- WHAT THE EXERCISE ASKS:
Reproduce the lines exactly, from the line that contains "Suppose you take" through the end of the lines, and omit the pictures from your answer.

[Stored items from a collection]

☆ ☆ ☆ ☆ ☆ ☆ ☆

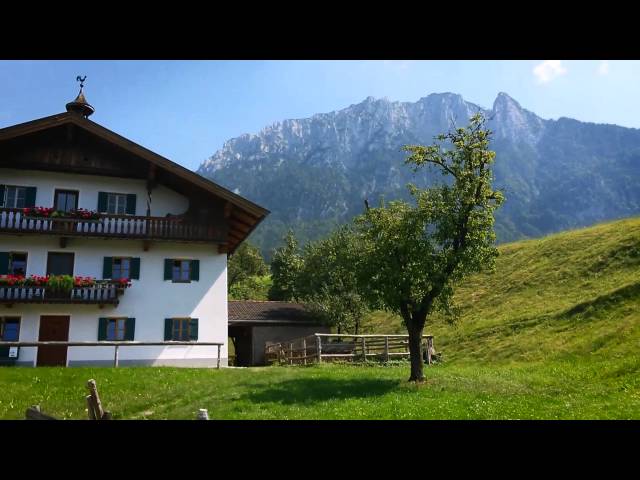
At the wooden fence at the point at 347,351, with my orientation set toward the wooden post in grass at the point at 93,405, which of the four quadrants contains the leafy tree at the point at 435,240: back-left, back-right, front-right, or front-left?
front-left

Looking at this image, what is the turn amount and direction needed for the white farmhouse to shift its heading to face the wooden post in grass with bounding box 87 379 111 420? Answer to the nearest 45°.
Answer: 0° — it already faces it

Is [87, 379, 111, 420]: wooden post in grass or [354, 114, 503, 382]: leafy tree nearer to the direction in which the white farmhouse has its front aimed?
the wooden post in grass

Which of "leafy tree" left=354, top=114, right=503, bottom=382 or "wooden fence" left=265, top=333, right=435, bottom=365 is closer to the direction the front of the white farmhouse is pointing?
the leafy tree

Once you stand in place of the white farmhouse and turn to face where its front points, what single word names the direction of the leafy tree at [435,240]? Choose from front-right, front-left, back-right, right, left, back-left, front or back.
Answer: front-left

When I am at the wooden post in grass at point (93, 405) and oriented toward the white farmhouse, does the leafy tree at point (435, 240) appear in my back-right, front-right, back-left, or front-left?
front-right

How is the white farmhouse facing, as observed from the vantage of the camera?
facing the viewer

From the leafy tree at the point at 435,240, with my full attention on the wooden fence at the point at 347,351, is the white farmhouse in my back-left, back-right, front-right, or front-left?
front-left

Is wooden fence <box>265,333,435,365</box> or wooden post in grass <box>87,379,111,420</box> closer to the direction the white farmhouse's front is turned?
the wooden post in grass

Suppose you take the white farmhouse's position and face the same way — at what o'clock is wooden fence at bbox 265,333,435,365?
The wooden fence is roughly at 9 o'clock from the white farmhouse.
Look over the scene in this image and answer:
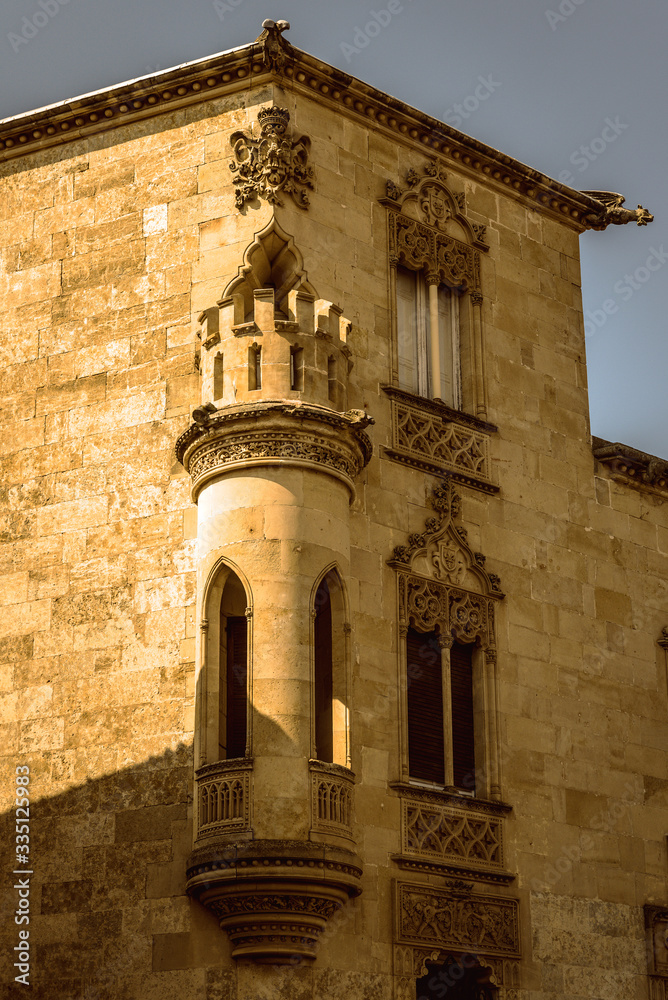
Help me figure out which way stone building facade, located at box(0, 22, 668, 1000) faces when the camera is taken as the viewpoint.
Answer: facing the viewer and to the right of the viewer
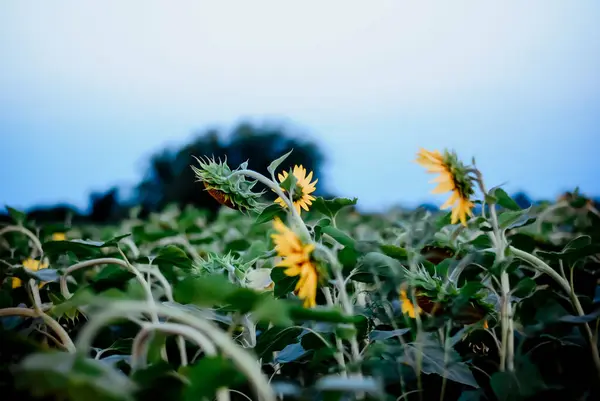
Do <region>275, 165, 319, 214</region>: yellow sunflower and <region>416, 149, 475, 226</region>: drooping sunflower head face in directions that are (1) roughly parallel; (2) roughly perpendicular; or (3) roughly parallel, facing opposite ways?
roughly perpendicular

☆ ☆ ☆ ☆ ☆ ☆ ☆

- OUTPUT OF THE TASK:
Suppose you take the white farmhouse's position and face the same way — at what o'clock is wooden fence at bbox 265,333,435,365?
The wooden fence is roughly at 9 o'clock from the white farmhouse.
Look over the scene in this image and answer:
Help me figure out which way stone building facade, located at box(0, 22, 668, 1000) faces when the camera is taken as the viewpoint.
Answer: facing the viewer and to the right of the viewer
Do <region>275, 165, 319, 214</region>: yellow sunflower and <region>416, 149, 475, 226</region>: drooping sunflower head face in directions that are (1) roughly parallel; (2) roughly perpendicular; or (3) roughly parallel, facing opposite ways?
roughly perpendicular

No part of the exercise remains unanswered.